Lastly, perhaps the biggest oversight was creating a blast radius that was disasterous. In the security world blast radius essentially means, if x is compromised what else can be compromised, or what is the potential damage. When you have a single account with potentially limiting controls around segmentation that means the blast radius is going to get too high for comfort. If our EDL account was compromised that means ALL of our data, including business data could be compromised. In 2023 that is such a huge risk it could financially ruin a firm. Due to the challenges with segmentation and IAM there was no easy way to reduce our blast radius. Talk about a conversation that will make your CTO very unhappy, trust me on that one.
Engineering Mistakes
The amount of issues that came to be from the single account design was totally unexpected. For us these were unknown unknowns, but i really think aws should have caught these. The #1 issue by FAR was service limits. We ran into so many different service limits that it was almost unbelievable. Yes S3 is infinitely scalable, you know what isn’t the Number of S3 buckets. Yes its listed as a soft limit of 100 on the Service Quotas page, but let me tell you aws wont raise it above 500. This was a problem for us because we set out to give each application their own bucket in our aws data lake. Now the problem with that became pretty clear when we hit about 400 applications onboarded and we had a large chunk of buckets for operational and account level infrastructure stuff. So quickly we were running out of room. Our protections at the bucket level were our main line of defense on several key security controls.
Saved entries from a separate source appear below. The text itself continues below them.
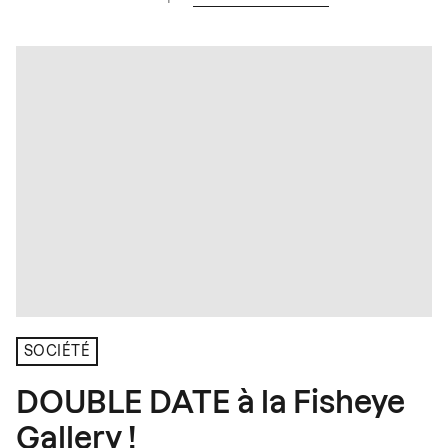
SOCIÉTÉ
DOUBLE DATE à la Fisheye
Gallery !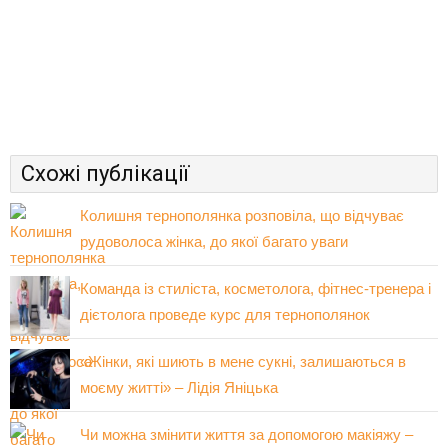
Схожі публікації
Колишня тернополянка розповіла, що відчуває
рудоволоса жінка, до якої багато уваги
Команда із стиліста, косметолога, фітнес-тренера і
дієтолога проведе курс для тернополянок
«Жінки, які шиють в мене сукні, залишаються в
моєму житті» – Лідія Яніцька
Чи можна змінити життя за допомогою макіяжу –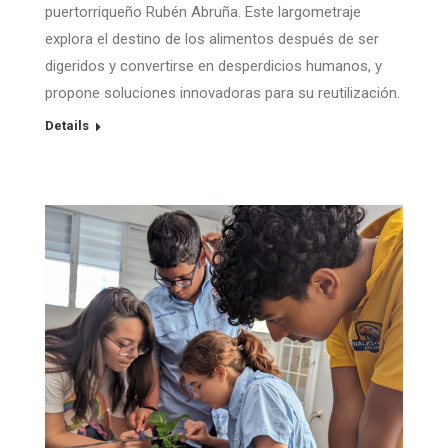
puertorriqueño Rubén Abruña. Este largometraje
explora el destino de los alimentos después de ser
digeridos y convertirse en desperdicios humanos, y
propone soluciones innovadoras para su reutilización.
Details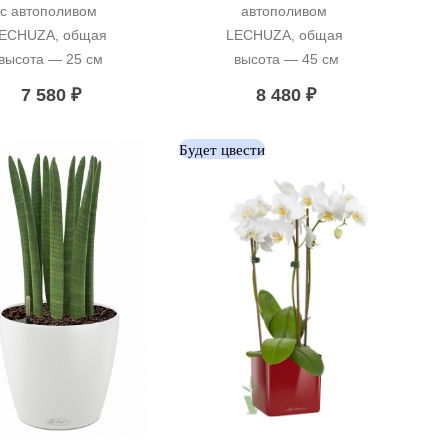
с автополивом 
автополивом 
ECHUZA, общая 
LECHUZA, общая 
высота — 25 см
высота — 45 см
7 580
₽
8 480
₽
Будет цвести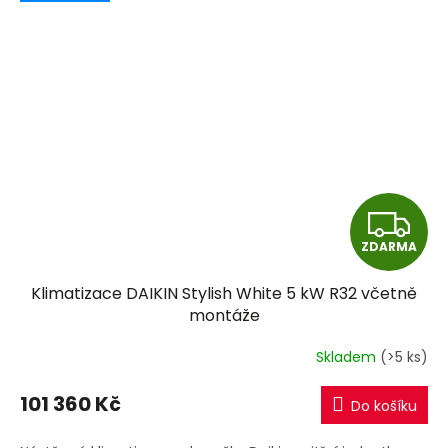
Z
ZDARMA
D
Klimatizace DAIKIN Stylish White 5 kW R32 včetně
A
montáže
R
Skladem
(>5 ks)
M
101 360 Kč
Do košíku
A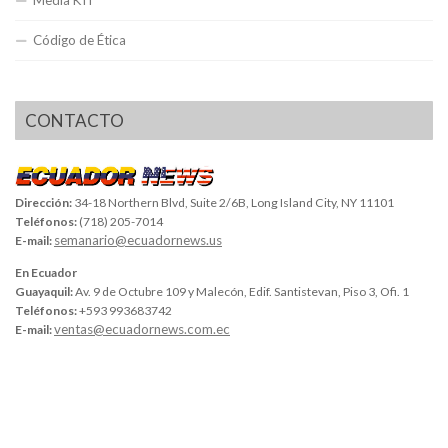
Media KIT
Código de Ética
CONTACTO
Dirección:
34-18 Northern Blvd, Suite 2/6B, Long Island City, NY 11101
Teléfonos:
(718) 205-7014
semanario@ecuadornews.us
E-mail:
En Ecuador
Guayaquil:
Av. 9 de Octubre 109 y Malecón, Edif. Santistevan, Piso 3, Ofi. 1
Teléfonos:
+593 993683742
ventas@ecuadornews.com.ec
E-mail: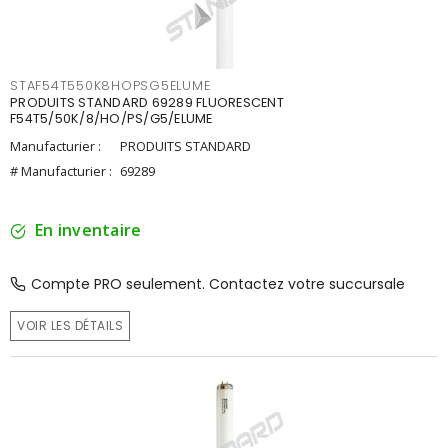
STAF54T550K8HOPSG5ELUME
PRODUITS STANDARD 69289 FLUORESCENT
F54T5/50K/8/HO/PS/G5/ELUME
Manufacturier :
PRODUITS STANDARD
# Manufacturier :
69289
En inventaire
Compte PRO seulement. Contactez votre succursale
VOIR LES DÉTAILS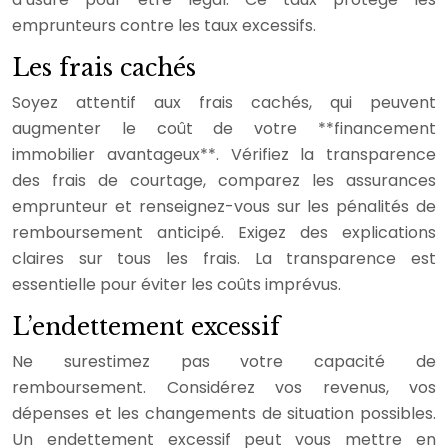
emprunteurs contre les taux excessifs.
Les frais cachés
Soyez attentif aux frais cachés, qui peuvent
augmenter le coût de votre **financement
immobilier avantageux**. Vérifiez la transparence
des frais de courtage, comparez les assurances
emprunteur et renseignez-vous sur les pénalités de
remboursement anticipé. Exigez des explications
claires sur tous les frais. La transparence est
essentielle pour éviter les coûts imprévus.
L’endettement excessif
Ne surestimez pas votre capacité de
remboursement. Considérez vos revenus, vos
dépenses et les changements de situation possibles.
Un endettement excessif peut vous mettre en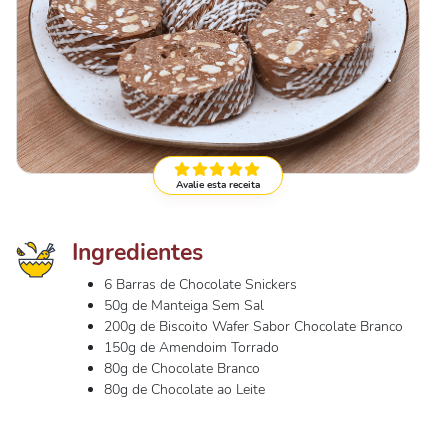
Avalie esta receita
Ingredientes
6 Barras de Chocolate Snickers
50g de Manteiga Sem Sal
200g de Biscoito Wafer Sabor Chocolate Branco
150g de Amendoim Torrado
80g de Chocolate Branco
80g de Chocolate ao Leite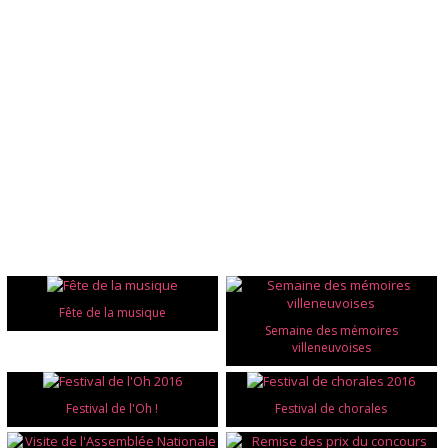
Fête de la musique
Semaine des mémoires
villeneuvoises
Festival de l'Oh !
Festival de chorales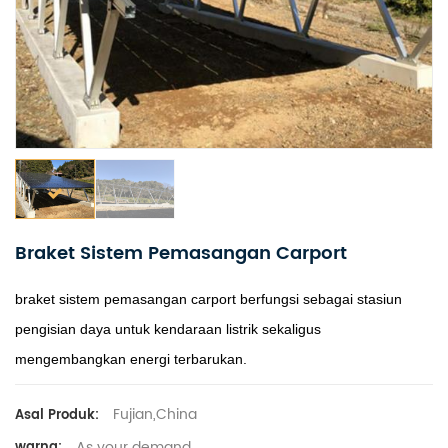
Braket Sistem Pemasangan Carport
braket sistem pemasangan carport berfungsi sebagai stasiun
pengisian daya untuk kendaraan listrik sekaligus
mengembangkan energi terbarukan.
Fujian,China
Asal Produk:
As your demand
warna: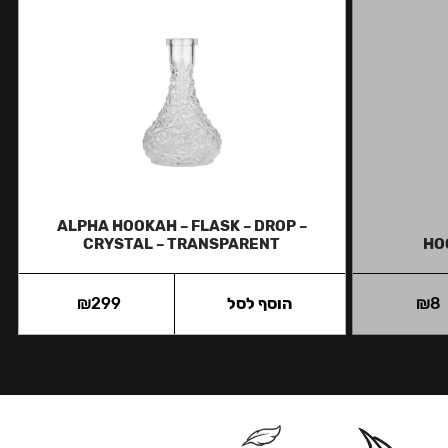
ALPHA HOOKAH – FLASK – DROP –
CRYSTAL – TRANSPARENT
HO
8
₪
הוסף לסל
299
₪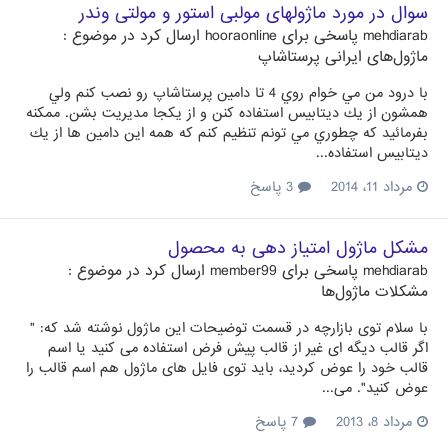
سوال در مورد ماژولهای مولبی استور و مولتی وندر
mehdiarab
پاسخی برای
hooraonline
ارسال کرد در موضوع :
ماژول‌های ایرانی پرستاشاپ
با درود من مي خوام روي 4 تا دامين پرستاشاپ رو نصب كنم ولي
همشون از يك ديتابيس استفاده كنن و از يكجا مديريت بشن. ممكنه
بفرمائيد كه چطوري مي تونم تنظيم كنم كه همه اين دامين ها از يك
ديتابيس استفاده...
مرداد 11، 2014
3 پاسخ
مشکل ماژول امتیاز دهی به محصول
mehdiarab
پاسخی برای
member99
ارسال کرد در موضوع :
مشکلات ماژول‌ها
با سلام توی بازارچه در قسمت توضیحات این ماژول نوشته شد که: "
اگر قالب دیگه ای غیر از قالب پیش فرض استفاده می کنید یا اسم
قالب خود را عوض کردید، باید توی فایل های ماژول هم اسم قالب را
عوض کنید". می...
مرداد 8، 2013
7 پاسخ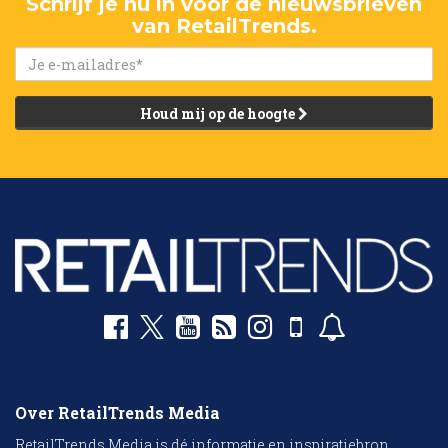
Schrijf je nu in voor de nieuwsbrieven
van RetailTrends.
Houd mij op de hoogte
Over RetailTrends Media
RetailTrends Media is dé informatie en inspiratiebron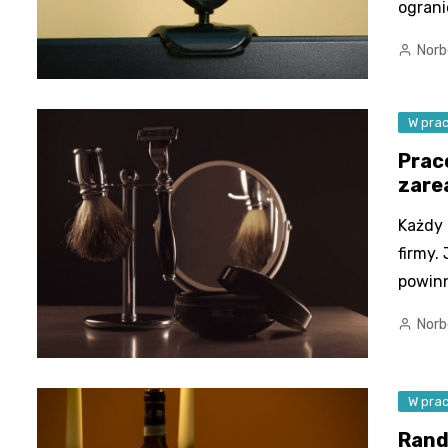
ogran
Norb
W pra
Prac
zare
Każdy 
firmy.
powin
Norb
W pra
Rand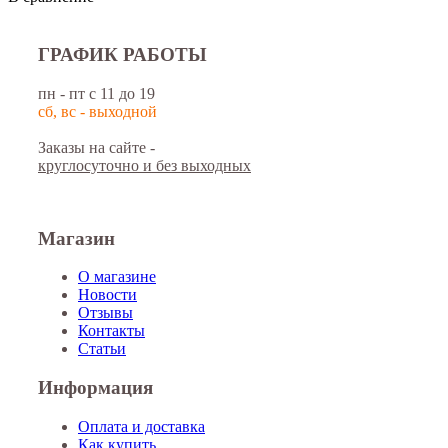
ГРАФИК РАБОТЫ
пн - пт с 11 до 19
сб, вс - выходной
Заказы на сайте -
круглосуточно и без выходных
Магазин
О магазине
Новости
Отзывы
Контакты
Статьи
Информация
Оплата и доставка
Как купить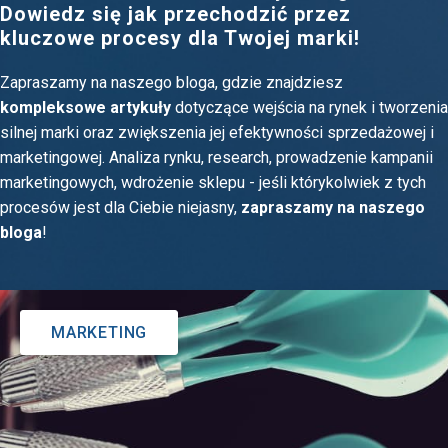
Dowiedz się jak przechodzić przez
kluczowe procesy dla Twojej marki!
Zapraszamy na naszego bloga, gdzie znajdziesz
kompleksowe artykuły
dotyczące wejścia na rynek i tworzenia
silnej marki oraz zwiększenia jej efektywności sprzedażowej i
marketingowej. Analiza rynku, research, prowadzenie kampanii
marketingowych, wdrożenie sklepu - jeśli którykolwiek z tych
procesów jest dla Ciebie niejasny,
zapraszamy na naszego
bloga
!
MARKETING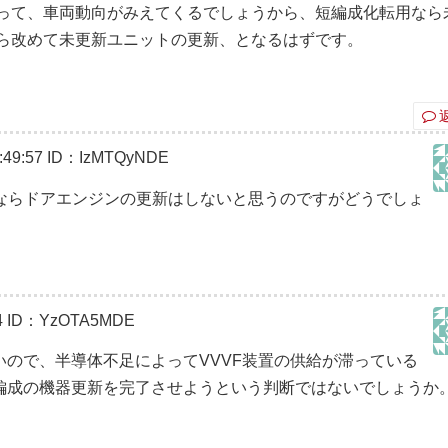
って、車両動向がみえてくるでしょうから、短編成化転用なら
ら改めて未更新ユニットの更新、となるはずです。
49:57
ID：IzMTQyNDE
ならドアエンジンの更新はしないと思うのですがどうでしょ
4
ID：YzOTA5MDE
ので、半導体不足によってVVVF装置の供給が滞っている
編成の機器更新を完了させようという判断ではないでしょうか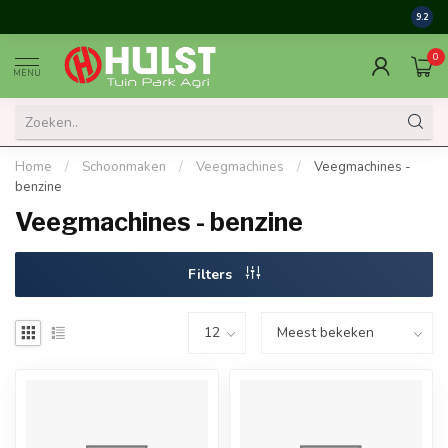
9.2
0
MENU
Home
/
Schoonmaken
/
Veegmachines
/
Veegmachines -
benzine
Veegmachines - benzine
Filters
So that turned out pretty poorly fairly quickly.
Another big service limit quota we hit was around AWS Batch, which was a key service for our data operations and pipelining. Off memory I believe the service quota limit is a queue depth of 100 for Batch, which we were hitting very often given the amount of applications consuming data services.
The last engineering mistake we made was underestimating the size of our data lake. Our data lake hit 1 PB years before our estimate. This could possibly be because of poor forecasting or otherwise, but I think the challenges around this could have been mitigated if the other issues didn’t exist. The scale just sort of exacerbated the problems that already existed. Another cultural aspect of this, is when in a tech company when a team sees something new and shiny they want to rush to leverage it, so they can show off to leadership that they are using the newest and best technology. Sort of a cultural or human psychology thing but saw this often.
As you can see, all of these factors collided to create a giant hurricane building, to one data ruin our firm. We could no longer live with the security risk, and this played a huge role in encouraging the data engineering teams to move on from the single account structure.
The Fix
Slowly but surely a new data lake is being built with MULTIPLE accounts, bless the lord. Now people like
can stop trolling me about broken pipelines. Even though the roadmap for a new data lake migration is underway this mistake most definitely cost my firm millions, and i am not happy about my part in it. I'd recommend a multiple account data lake separated by org, business unit, or whatever other segmentation makes sense for your company.I hope by highlighting this data architecture hazard you will not make a mistake similar to mine.